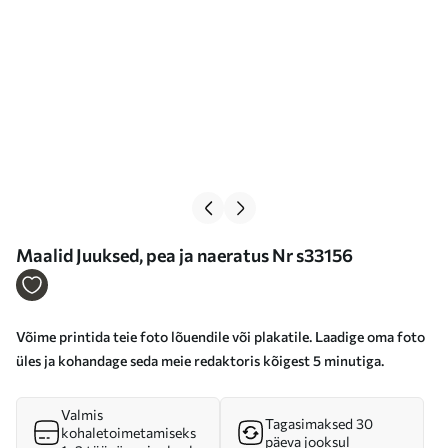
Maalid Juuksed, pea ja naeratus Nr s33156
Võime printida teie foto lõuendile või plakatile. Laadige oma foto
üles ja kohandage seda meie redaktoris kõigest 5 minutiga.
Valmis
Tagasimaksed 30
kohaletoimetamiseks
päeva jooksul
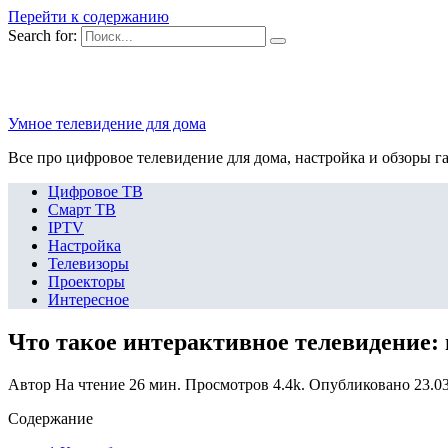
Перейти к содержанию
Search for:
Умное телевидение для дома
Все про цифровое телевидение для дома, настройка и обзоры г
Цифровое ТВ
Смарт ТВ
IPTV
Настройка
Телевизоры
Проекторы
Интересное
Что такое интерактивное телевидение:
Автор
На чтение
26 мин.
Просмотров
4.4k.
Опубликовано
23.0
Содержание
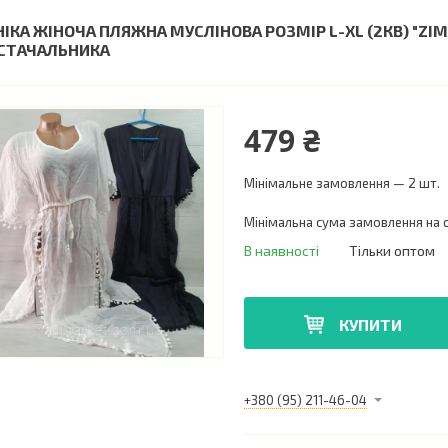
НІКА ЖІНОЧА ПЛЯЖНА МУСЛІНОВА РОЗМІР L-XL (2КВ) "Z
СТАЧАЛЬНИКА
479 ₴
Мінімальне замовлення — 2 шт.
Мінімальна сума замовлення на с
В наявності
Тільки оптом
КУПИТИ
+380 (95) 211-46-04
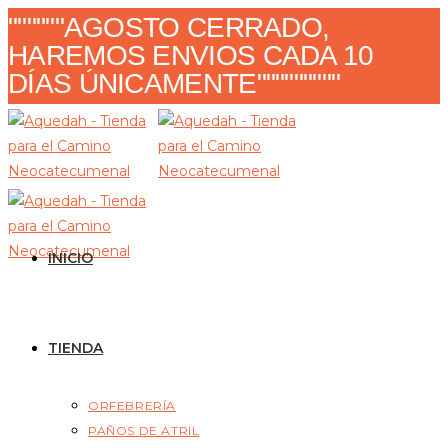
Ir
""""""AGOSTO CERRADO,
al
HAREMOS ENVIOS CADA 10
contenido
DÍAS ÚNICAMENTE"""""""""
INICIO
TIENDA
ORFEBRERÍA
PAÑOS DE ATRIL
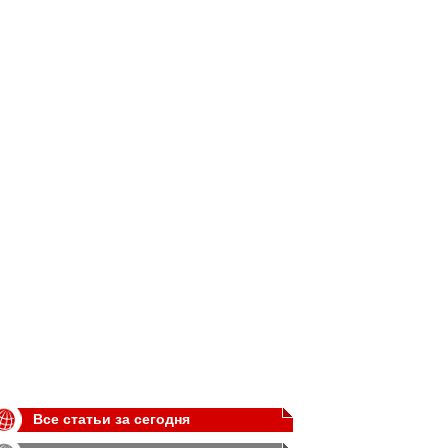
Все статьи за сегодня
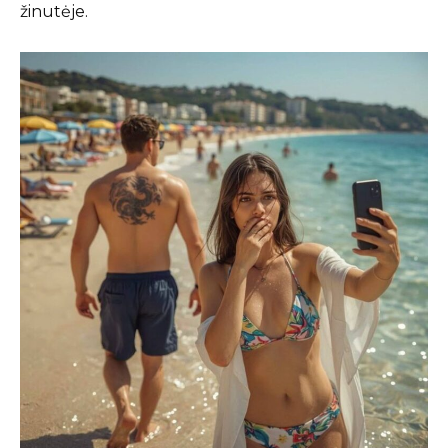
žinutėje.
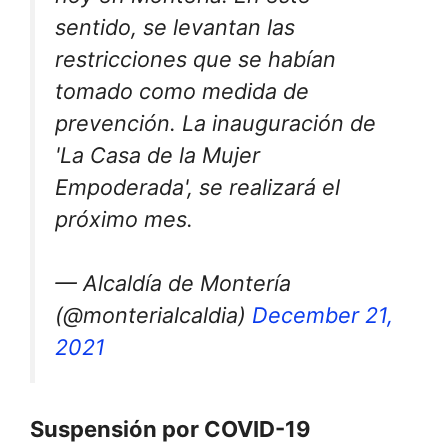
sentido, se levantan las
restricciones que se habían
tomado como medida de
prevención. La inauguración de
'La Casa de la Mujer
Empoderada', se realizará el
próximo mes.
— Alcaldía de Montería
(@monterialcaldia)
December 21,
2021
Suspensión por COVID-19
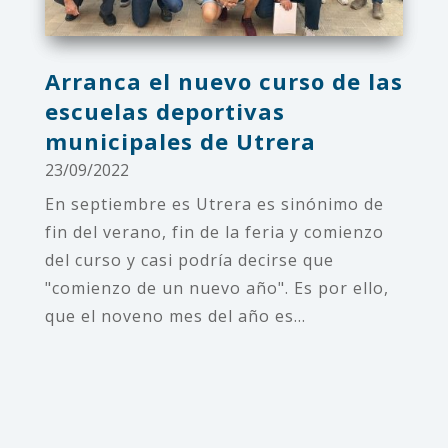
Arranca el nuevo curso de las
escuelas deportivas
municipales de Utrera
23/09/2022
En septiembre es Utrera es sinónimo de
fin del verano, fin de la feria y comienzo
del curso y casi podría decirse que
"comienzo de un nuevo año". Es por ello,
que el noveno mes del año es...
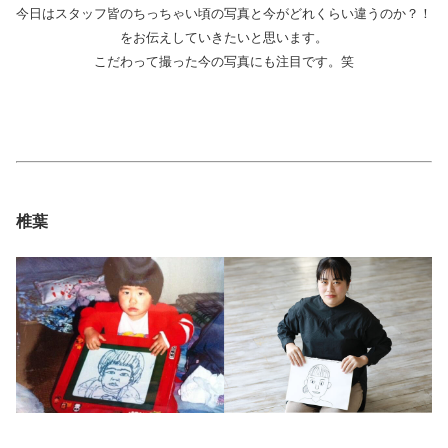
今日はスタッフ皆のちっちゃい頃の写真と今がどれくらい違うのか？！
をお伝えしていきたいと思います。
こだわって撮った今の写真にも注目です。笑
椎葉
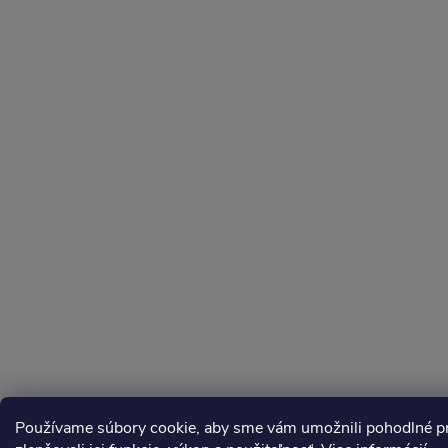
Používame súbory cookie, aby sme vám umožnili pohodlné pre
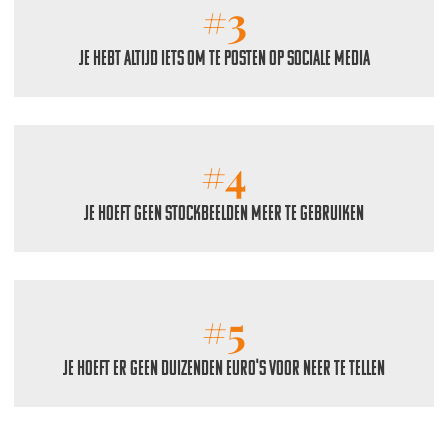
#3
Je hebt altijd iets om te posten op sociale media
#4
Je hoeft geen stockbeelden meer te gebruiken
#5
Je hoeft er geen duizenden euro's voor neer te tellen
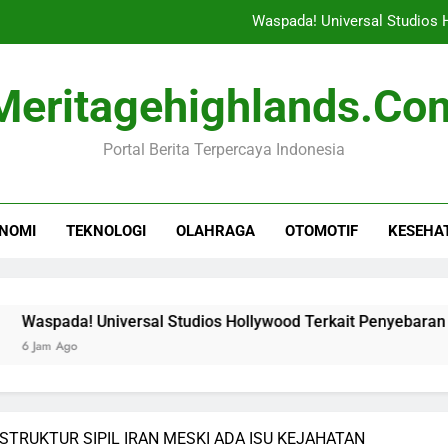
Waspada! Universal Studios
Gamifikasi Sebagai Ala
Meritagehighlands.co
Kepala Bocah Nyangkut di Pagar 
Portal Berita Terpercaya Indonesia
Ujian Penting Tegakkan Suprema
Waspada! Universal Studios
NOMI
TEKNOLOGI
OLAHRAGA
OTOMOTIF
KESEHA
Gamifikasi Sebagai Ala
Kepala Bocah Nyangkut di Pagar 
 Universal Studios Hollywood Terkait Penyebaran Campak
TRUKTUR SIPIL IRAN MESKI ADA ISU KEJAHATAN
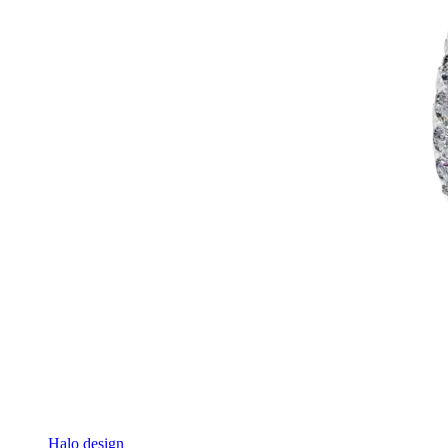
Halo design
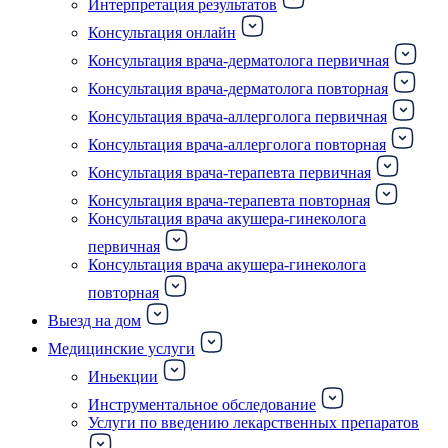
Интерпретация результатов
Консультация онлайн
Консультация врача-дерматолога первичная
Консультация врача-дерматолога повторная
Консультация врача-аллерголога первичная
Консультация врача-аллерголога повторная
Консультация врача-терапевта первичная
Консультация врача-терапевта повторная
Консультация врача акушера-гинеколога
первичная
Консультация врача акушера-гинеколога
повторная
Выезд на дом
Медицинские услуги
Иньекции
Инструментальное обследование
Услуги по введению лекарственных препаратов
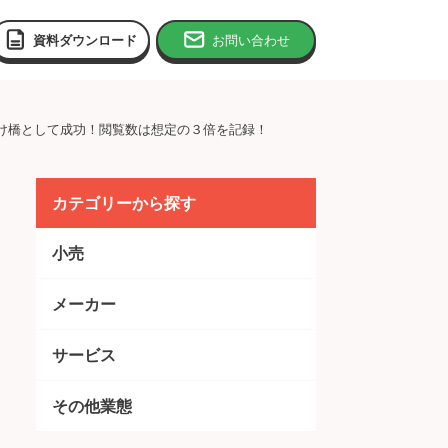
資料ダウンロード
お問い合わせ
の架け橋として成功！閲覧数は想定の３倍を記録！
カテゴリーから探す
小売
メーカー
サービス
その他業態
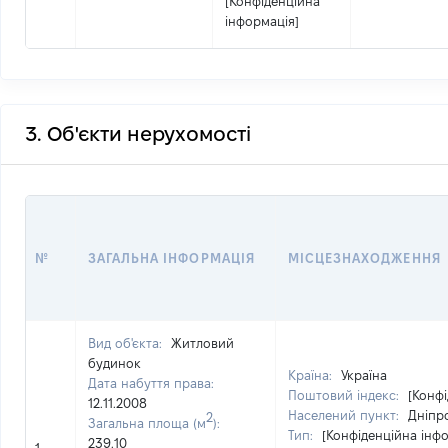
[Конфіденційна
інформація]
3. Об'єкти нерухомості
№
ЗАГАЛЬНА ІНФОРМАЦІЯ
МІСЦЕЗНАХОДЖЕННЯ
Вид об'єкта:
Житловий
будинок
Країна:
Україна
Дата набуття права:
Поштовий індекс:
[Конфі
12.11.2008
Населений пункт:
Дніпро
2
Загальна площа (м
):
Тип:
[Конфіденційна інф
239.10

→ PROBLEM:
Return the count of lines in the entries above that include the word "замовлення", without any added text.

→ RESULT OF THE EXERCISE:
2